Mon Feb 1, 2021 at 07:30 AM

Cheating in higher education is a widespread problem with many contributing causes. As with any widespread problem, it is most effective to identify systemic issues and systemic solutions. The “system” may be the discipline, certifying bodies, our institutions, departments, and others. Rather than wondering whether students “are what they used to be,” we might consider how environmental conditions contribute to one’s vulnerability to cheat, such as whether students have more to lose than ever and few, restrictive opportunities to demonstrate skills. 
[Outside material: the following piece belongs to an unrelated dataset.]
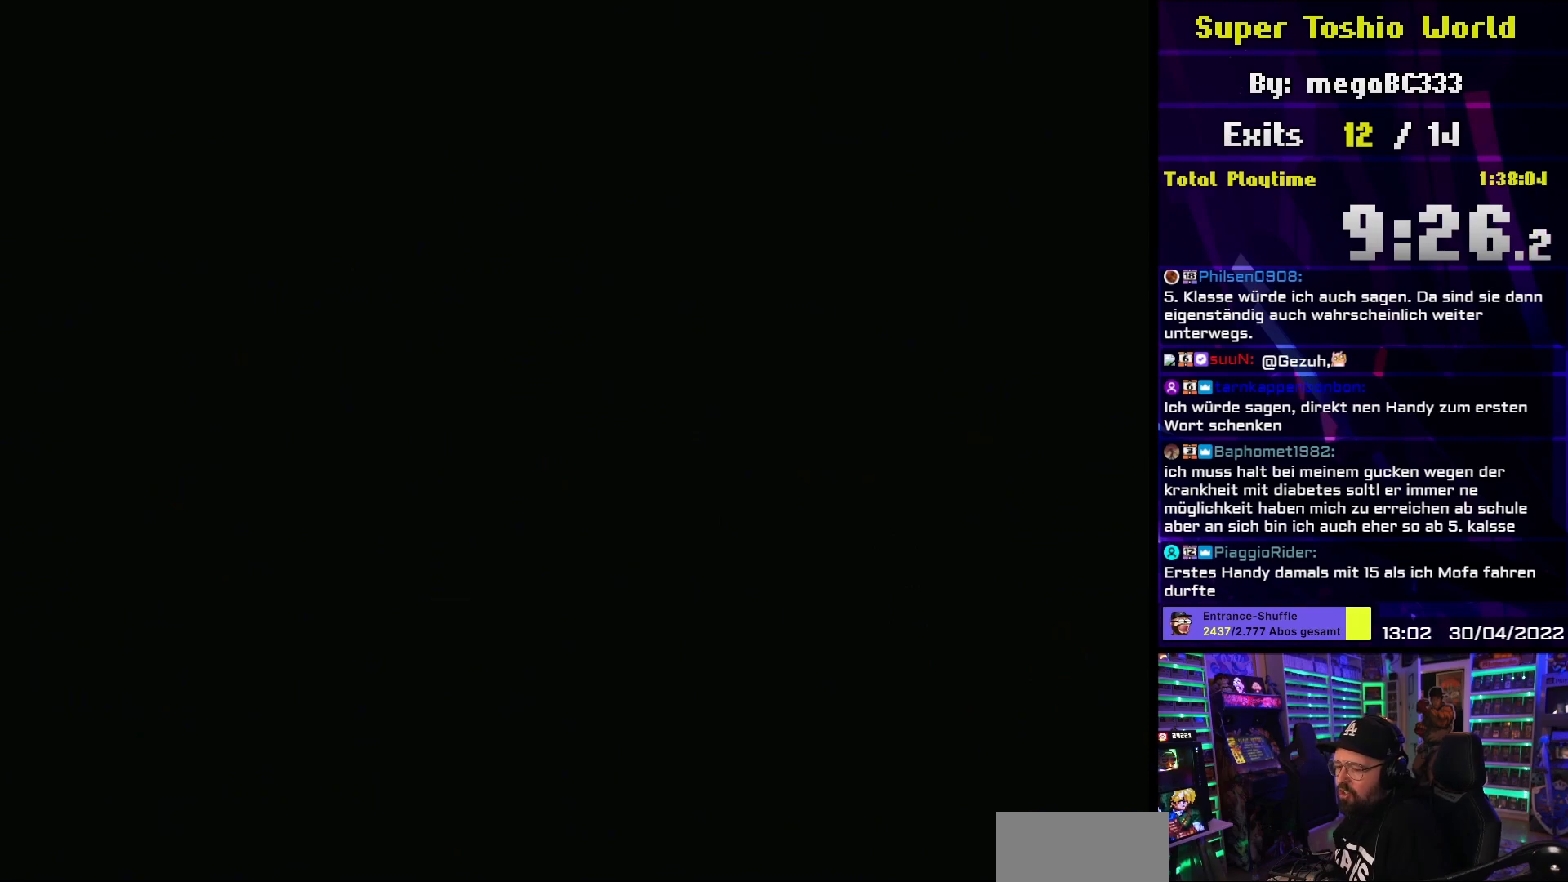
{"buttons": ["X"], "events": []}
A model for addressing academic integrity issues requires a unified, consistent, and comprehensive approach. This five-part model that I shorten to H.O.N.O.R. takes steps in an order that most promotes excellence in teaching and learning: promote, educate, design alternative assessments, monitor, and respond. For more on this model, see our Academic Integrity Model: H.O.N.O.R.
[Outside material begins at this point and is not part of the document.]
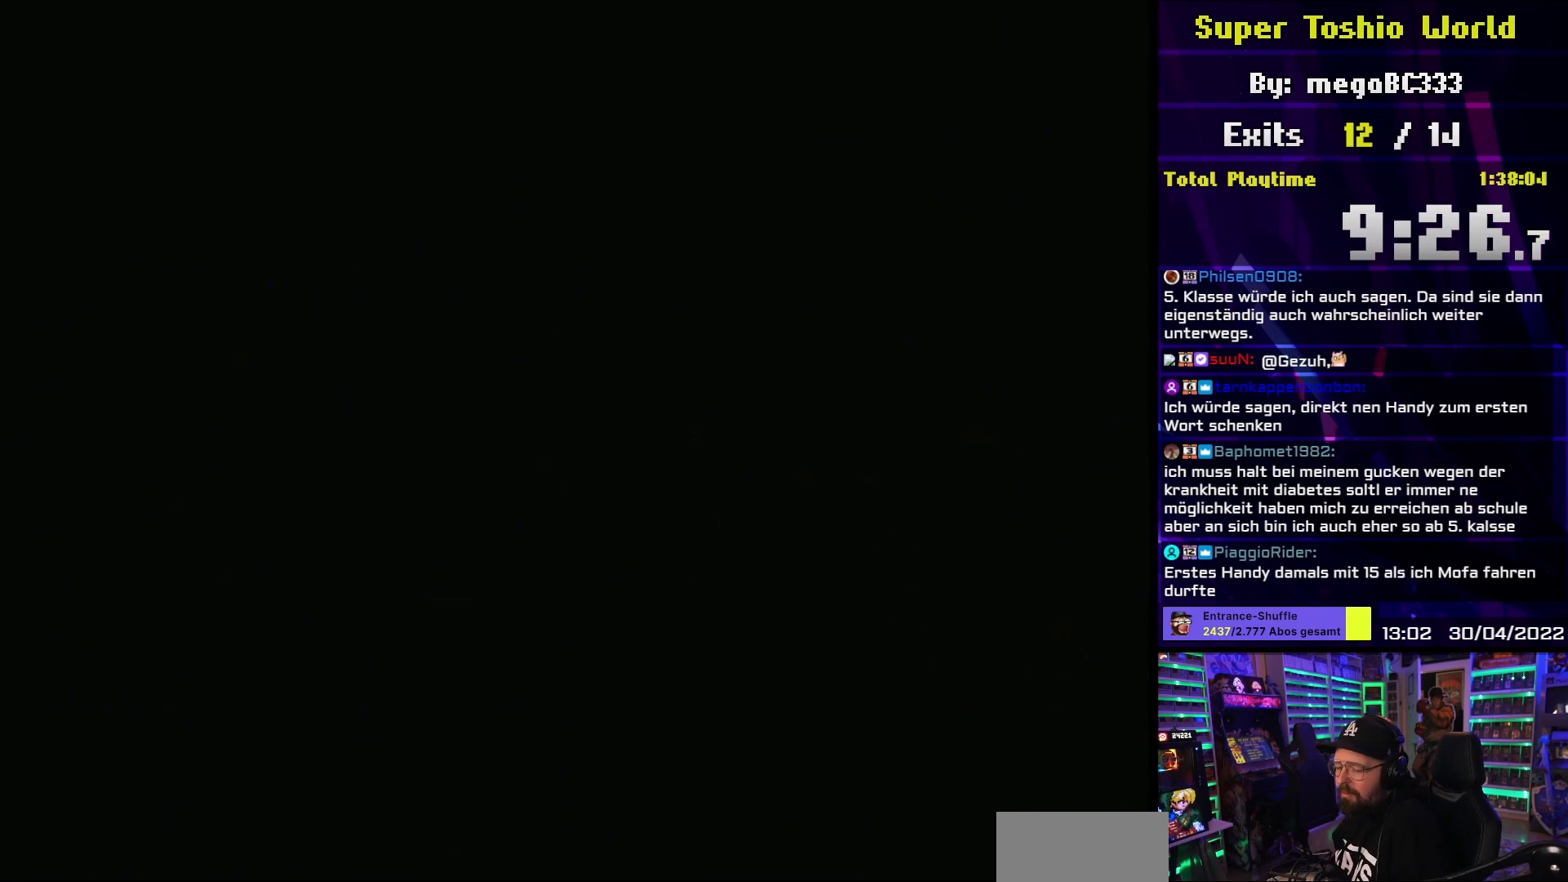
{"buttons": ["X"], "events": []}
HONOR academic integrity campus-wide

This step involves the whole institution--faculty, advisers, deans, dean of students--providing a consistent message regarding what academic integrity is and the responsibilities of all involved in upholding these standards. Including an academic integrity statement in the syllabus and in assessments reinforces this consistent messaging. It shows students that the institution is directly attending to these issues, and it holds everyone to a commitment to doing their part.
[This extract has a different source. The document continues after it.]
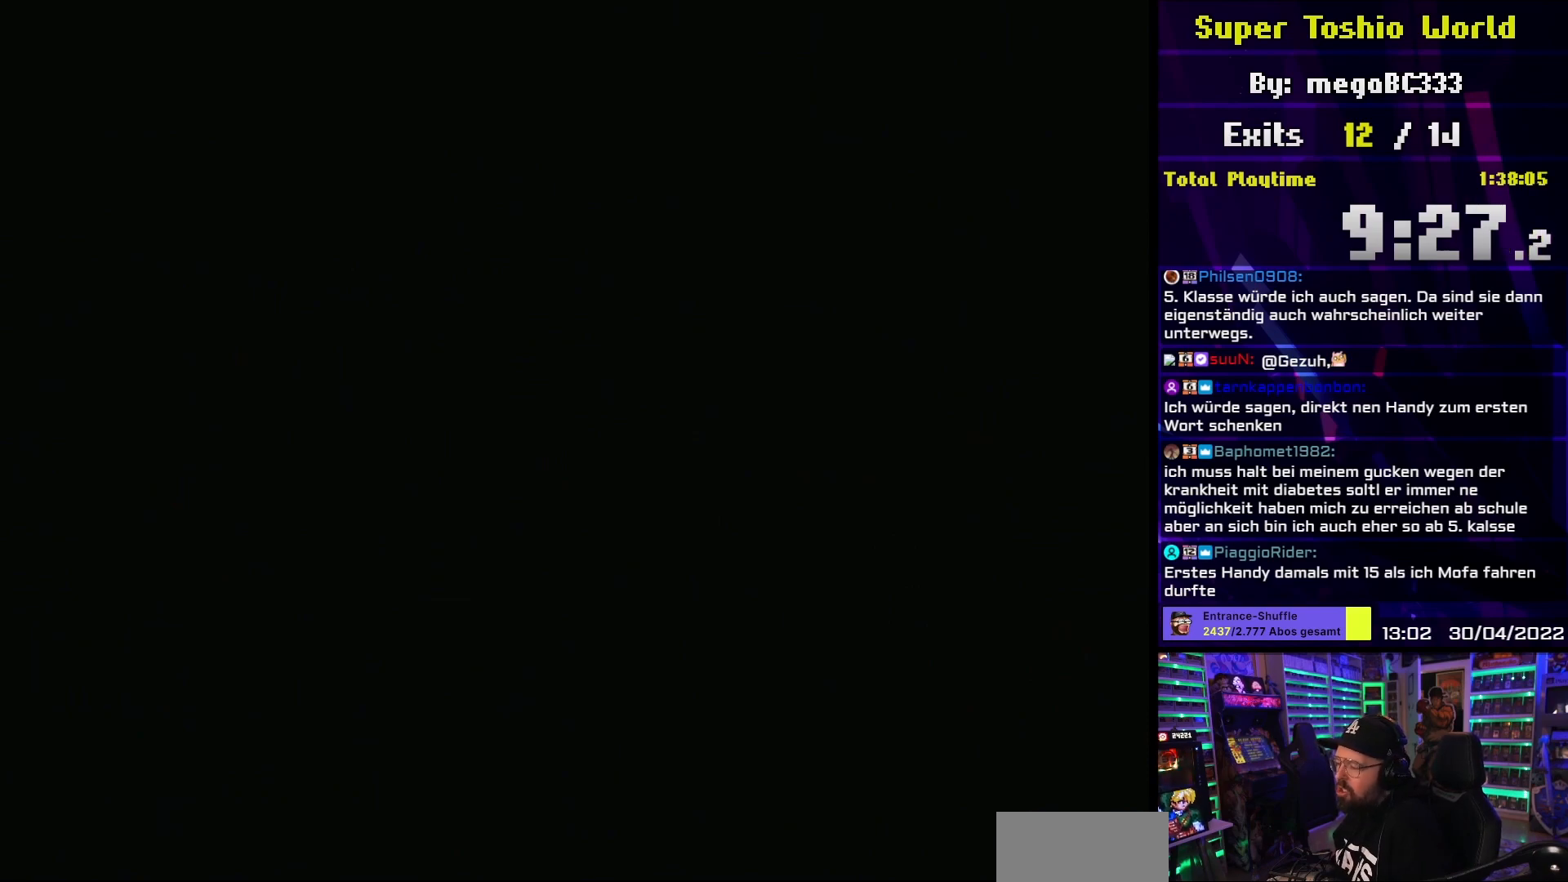
{"buttons": ["X", "DPAD_RIGHT"], "events": [[350, "DPAD_RIGHT", "down"]]}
Beyond defining the academic conduct rules in the syllabus, educating students involves talking with them about why cheating and plagiarism occur, and teaching skills that prevent academic misconduct, such as learning about effective study strategies, engaging in prewriting, and taking advantage of opportunities for feedback before high-stakes assessments. Teaching practices that value process and revision as opposed to merely getting high grades also affect norms around academic performance. This open conversion let’s students know that the issue is being monitored, but it can also provide them other beneficial options if they are in situations that can lead to cheating.

NEW assessments that foster learning

Changing assessment design can go a long way in preventing cheating, and there are many approaches to more cheat-resistant assessments. Offering a range of low stakes assessments give students low-risk ways to recall course concepts and gives students practices at testing. Writing more critical thinking exams can also make it more difficult for students to find quick-and-easy answers online. 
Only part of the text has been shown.